**TASK INSTRUCTIONS**: Render every line of the records as a JSON list of strings, one string per line, omitting blank lines.

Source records
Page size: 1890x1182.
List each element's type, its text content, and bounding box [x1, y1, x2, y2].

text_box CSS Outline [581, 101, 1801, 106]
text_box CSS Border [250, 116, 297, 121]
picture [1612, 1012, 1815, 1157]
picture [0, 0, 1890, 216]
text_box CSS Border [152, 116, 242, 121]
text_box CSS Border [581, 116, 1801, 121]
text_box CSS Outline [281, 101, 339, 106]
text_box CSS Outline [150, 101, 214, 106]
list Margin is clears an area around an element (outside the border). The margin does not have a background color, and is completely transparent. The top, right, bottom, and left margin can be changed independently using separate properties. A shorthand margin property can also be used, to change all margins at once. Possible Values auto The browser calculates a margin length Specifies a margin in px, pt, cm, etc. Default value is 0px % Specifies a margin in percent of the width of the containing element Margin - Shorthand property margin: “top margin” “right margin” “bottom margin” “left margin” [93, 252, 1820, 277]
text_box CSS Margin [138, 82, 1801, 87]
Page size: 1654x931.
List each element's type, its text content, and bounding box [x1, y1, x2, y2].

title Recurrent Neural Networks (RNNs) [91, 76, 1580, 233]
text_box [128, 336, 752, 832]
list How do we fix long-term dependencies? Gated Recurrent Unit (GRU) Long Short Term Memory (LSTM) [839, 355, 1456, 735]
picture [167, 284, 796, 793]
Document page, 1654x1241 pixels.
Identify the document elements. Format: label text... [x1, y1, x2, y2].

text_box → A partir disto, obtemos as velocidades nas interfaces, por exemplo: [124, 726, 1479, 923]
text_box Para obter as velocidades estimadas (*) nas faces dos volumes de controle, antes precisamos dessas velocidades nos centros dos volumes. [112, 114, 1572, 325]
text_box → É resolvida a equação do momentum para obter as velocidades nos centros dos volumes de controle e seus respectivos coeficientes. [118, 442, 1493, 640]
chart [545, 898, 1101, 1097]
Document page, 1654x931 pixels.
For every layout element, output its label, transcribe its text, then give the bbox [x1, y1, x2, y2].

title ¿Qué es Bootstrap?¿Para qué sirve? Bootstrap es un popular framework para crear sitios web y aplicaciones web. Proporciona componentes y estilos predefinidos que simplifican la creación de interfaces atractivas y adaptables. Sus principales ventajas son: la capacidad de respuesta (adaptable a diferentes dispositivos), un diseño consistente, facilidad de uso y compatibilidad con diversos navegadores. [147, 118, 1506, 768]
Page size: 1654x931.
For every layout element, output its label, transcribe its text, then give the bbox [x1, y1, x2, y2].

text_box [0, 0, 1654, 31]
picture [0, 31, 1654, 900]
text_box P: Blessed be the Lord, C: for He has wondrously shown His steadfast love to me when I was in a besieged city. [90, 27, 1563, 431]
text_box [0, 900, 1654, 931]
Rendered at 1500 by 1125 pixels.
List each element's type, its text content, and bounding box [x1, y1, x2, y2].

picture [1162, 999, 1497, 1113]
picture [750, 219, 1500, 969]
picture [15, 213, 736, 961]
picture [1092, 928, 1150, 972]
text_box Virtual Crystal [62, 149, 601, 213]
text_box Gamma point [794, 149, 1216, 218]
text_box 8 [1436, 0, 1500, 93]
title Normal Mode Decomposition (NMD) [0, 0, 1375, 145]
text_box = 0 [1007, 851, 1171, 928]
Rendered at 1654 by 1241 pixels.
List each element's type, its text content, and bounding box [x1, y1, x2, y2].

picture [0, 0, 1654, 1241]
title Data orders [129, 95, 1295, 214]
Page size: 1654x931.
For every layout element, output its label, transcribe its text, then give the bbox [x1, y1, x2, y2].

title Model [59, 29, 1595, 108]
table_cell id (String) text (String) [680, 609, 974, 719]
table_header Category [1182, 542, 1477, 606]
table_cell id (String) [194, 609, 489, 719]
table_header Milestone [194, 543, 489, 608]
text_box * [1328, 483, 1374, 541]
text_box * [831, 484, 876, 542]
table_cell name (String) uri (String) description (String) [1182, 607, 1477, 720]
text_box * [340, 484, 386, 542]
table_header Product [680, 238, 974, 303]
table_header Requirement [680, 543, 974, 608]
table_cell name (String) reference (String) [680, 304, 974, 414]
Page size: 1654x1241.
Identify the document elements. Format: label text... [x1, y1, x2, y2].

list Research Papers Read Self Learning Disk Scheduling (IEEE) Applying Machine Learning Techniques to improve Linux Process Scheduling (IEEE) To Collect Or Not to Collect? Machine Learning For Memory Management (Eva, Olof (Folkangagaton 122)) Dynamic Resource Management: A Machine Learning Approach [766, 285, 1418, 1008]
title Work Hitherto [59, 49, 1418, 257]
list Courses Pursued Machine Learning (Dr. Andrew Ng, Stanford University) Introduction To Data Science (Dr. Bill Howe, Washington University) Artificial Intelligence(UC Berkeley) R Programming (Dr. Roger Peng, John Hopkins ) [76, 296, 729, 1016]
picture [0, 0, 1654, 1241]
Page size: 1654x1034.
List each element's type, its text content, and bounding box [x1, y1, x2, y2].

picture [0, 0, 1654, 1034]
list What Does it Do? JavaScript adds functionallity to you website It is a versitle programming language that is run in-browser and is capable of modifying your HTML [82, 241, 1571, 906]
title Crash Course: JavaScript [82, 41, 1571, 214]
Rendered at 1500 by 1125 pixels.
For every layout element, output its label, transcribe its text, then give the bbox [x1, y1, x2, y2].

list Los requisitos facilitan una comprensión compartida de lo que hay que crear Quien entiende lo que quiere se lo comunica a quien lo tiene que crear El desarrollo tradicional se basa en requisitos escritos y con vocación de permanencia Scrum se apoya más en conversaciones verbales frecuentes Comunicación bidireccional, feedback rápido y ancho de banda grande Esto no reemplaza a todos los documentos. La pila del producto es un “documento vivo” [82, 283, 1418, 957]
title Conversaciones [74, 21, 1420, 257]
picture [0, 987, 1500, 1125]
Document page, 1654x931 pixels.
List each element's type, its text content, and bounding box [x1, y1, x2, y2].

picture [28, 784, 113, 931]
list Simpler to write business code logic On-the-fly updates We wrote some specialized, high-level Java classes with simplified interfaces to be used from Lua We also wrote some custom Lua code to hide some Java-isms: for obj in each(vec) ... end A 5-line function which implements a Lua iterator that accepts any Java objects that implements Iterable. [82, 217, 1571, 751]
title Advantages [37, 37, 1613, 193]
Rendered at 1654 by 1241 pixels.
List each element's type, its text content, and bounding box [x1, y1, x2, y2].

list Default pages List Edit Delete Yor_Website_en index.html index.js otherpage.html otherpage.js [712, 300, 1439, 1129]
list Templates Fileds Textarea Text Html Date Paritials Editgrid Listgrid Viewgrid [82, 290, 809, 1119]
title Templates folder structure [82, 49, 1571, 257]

**SOLUTION FOR THIS PROBLEM**:
[
  "Page size: 1890x1182.",
  "List each element's type, its text content, and bounding box [x1, y1, x2, y2].",
  "text_box CSS Outline [581, 101, 1801, 106]",
  "text_box CSS Border [250, 116, 297, 121]",
  "picture [1612, 1012, 1815, 1157]",
  "picture [0, 0, 1890, 216]",
  "text_box CSS Border [152, 116, 242, 121]",
  "text_box CSS Border [581, 116, 1801, 121]",
  "text_box CSS Outline [281, 101, 339, 106]",
  "text_box CSS Outline [150, 101, 214, 106]",
  "list Margin is clears an area around an element (outside the border). The margin does not have a background color, and is completely transparent. The top, right, bottom, and left margin can be changed independently using separate properties. A shorthand margin property can also be used, to change all margins at once. Possible Values auto The browser calculates a margin length Specifies a margin in px, pt, cm, etc. Default value is 0px % Specifies a margin in percent of the width of the containing element Margin - Shorthand property margin: “top margin” “right margin” “bottom margin” “left margin” [93, 252, 1820, 277]",
  "text_box CSS Margin [138, 82, 1801, 87]",
  "Page size: 1654x931.",
  "List each element's type, its text content, and bounding box [x1, y1, x2, y2].",
  "title Recurrent Neural Networks (RNNs) [91, 76, 1580, 233]",
  "text_box [128, 336, 752, 832]",
  "list How do we fix long-term dependencies? Gated Recurrent Unit (GRU) Long Short Term Memory (LSTM) [839, 355, 1456, 735]",
  "picture [167, 284, 796, 793]",
  "Document page, 1654x1241 pixels.",
  "Identify the document elements. Format: label text... [x1, y1, x2, y2].",
  "text_box → A partir disto, obtemos as velocidades nas interfaces, por exemplo: [124, 726, 1479, 923]",
  "text_box Para obter as velocidades estimadas (*) nas faces dos volumes de controle, antes precisamos dessas velocidades nos centros dos volumes. [112, 114, 1572, 325]",
  "text_box → É resolvida a equação do momentum para obter as velocidades nos centros dos volumes de controle e seus respectivos coeficientes. [118, 442, 1493, 640]",
  "chart [545, 898, 1101, 1097]",
  "Document page, 1654x931 pixels.",
  "For every layout element, output its label, transcribe its text, then give the bbox [x1, y1, x2, y2].",
  "title ¿Qué es Bootstrap?¿Para qué sirve? Bootstrap es un popular framework para crear sitios web y aplicaciones web. Proporciona componentes y estilos predefinidos que simplifican la creación de interfaces atractivas y adaptables. Sus principales ventajas son: la capacidad de respuesta (adaptable a diferentes dispositivos), un diseño consistente, facilidad de uso y compatibilidad con diversos navegadores. [147, 118, 1506, 768]",
  "Page size: 1654x931.",
  "For every layout element, output its label, transcribe its text, then give the bbox [x1, y1, x2, y2].",
  "text_box [0, 0, 1654, 31]",
  "picture [0, 31, 1654, 900]",
  "text_box P: Blessed be the Lord, C: for He has wondrously shown His steadfast love to me when I was in a besieged city. [90, 27, 1563, 431]",
  "text_box [0, 900, 1654, 931]",
  "Rendered at 1500 by 1125 pixels.",
  "List each element's type, its text content, and bounding box [x1, y1, x2, y2].",
  "picture [1162, 999, 1497, 1113]",
  "picture [750, 219, 1500, 969]",
  "picture [15, 213, 736, 961]",
  "picture [1092, 928, 1150, 972]",
  "text_box Virtual Crystal [62, 149, 601, 213]",
  "text_box Gamma point [794, 149, 1216, 218]",
  "text_box 8 [1436, 0, 1500, 93]",
  "title Normal Mode Decomposition (NMD) [0, 0, 1375, 145]",
  "text_box = 0 [1007, 851, 1171, 928]",
  "Rendered at 1654 by 1241 pixels.",
  "List each element's type, its text content, and bounding box [x1, y1, x2, y2].",
  "picture [0, 0, 1654, 1241]",
  "title Data orders [129, 95, 1295, 214]",
  "Page size: 1654x931.",
  "For every layout element, output its label, transcribe its text, then give the bbox [x1, y1, x2, y2].",
  "title Model [59, 29, 1595, 108]",
  "table_cell id (String) text (String) [680, 609, 974, 719]",
  "table_header Category [1182, 542, 1477, 606]",
  "table_cell id (String) [194, 609, 489, 719]",
  "table_header Milestone [194, 543, 489, 608]",
  "text_box * [1328, 483, 1374, 541]",
  "text_box * [831, 484, 876, 542]",
  "table_cell name (String) uri (String) description (String) [1182, 607, 1477, 720]",
  "text_box * [340, 484, 386, 542]",
  "table_header Product [680, 238, 974, 303]",
  "table_header Requirement [680, 543, 974, 608]",
  "table_cell name (String) reference (String) [680, 304, 974, 414]",
  "Page size: 1654x1241.",
  "Identify the document elements. Format: label text... [x1, y1, x2, y2].",
  "list Research Papers Read Self Learning Disk Scheduling (IEEE) Applying Machine Learning Techniques to improve Linux Process Scheduling (IEEE) To Collect Or Not to Collect? Machine Learning For Memory Management (Eva, Olof (Folkangagaton 122)) Dynamic Resource Management: A Machine Learning Approach [766, 285, 1418, 1008]",
  "title Work Hitherto [59, 49, 1418, 257]",
  "list Courses Pursued Machine Learning (Dr. Andrew Ng, Stanford University) Introduction To Data Science (Dr. Bill Howe, Washington University) Artificial Intelligence(UC Berkeley) R Programming (Dr. Roger Peng, John Hopkins ) [76, 296, 729, 1016]",
  "picture [0, 0, 1654, 1241]",
  "Page size: 1654x1034.",
  "List each element's type, its text content, and bounding box [x1, y1, x2, y2].",
  "picture [0, 0, 1654, 1034]",
  "list What Does it Do? JavaScript adds functionallity to you website It is a versitle programming language that is run in-browser and is capable of modifying your HTML [82, 241, 1571, 906]",
  "title Crash Course: JavaScript [82, 41, 1571, 214]",
  "Rendered at 1500 by 1125 pixels.",
  "For every layout element, output its label, transcribe its text, then give the bbox [x1, y1, x2, y2].",
  "list Los requisitos facilitan una comprensión compartida de lo que hay que crear Quien entiende lo que quiere se lo comunica a quien lo tiene que crear El desarrollo tradicional se basa en requisitos escritos y con vocación de permanencia Scrum se apoya más en conversaciones verbales frecuentes Comunicación bidireccional, feedback rápido y ancho de banda grande Esto no reemplaza a todos los documentos. La pila del producto es un “documento vivo” [82, 283, 1418, 957]",
  "title Conversaciones [74, 21, 1420, 257]",
  "picture [0, 987, 1500, 1125]",
  "Document page, 1654x931 pixels.",
  "List each element's type, its text content, and bounding box [x1, y1, x2, y2].",
  "picture [28, 784, 113, 931]",
  "list Simpler to write business code logic On-the-fly updates We wrote some specialized, high-level Java classes with simplified interfaces to be used from Lua We also wrote some custom Lua code to hide some Java-isms: for obj in each(vec) ... end A 5-line function which implements a Lua iterator that accepts any Java objects that implements Iterable. [82, 217, 1571, 751]",
  "title Advantages [37, 37, 1613, 193]",
  "Rendered at 1654 by 1241 pixels.",
  "List each element's type, its text content, and bounding box [x1, y1, x2, y2].",
  "list Default pages List Edit Delete Yor_Website_en index.html index.js otherpage.html otherpage.js [712, 300, 1439, 1129]",
  "list Templates Fileds Textarea Text Html Date Paritials Editgrid Listgrid Viewgrid [82, 290, 809, 1119]",
  "title Templates folder structure [82, 49, 1571, 257]"
]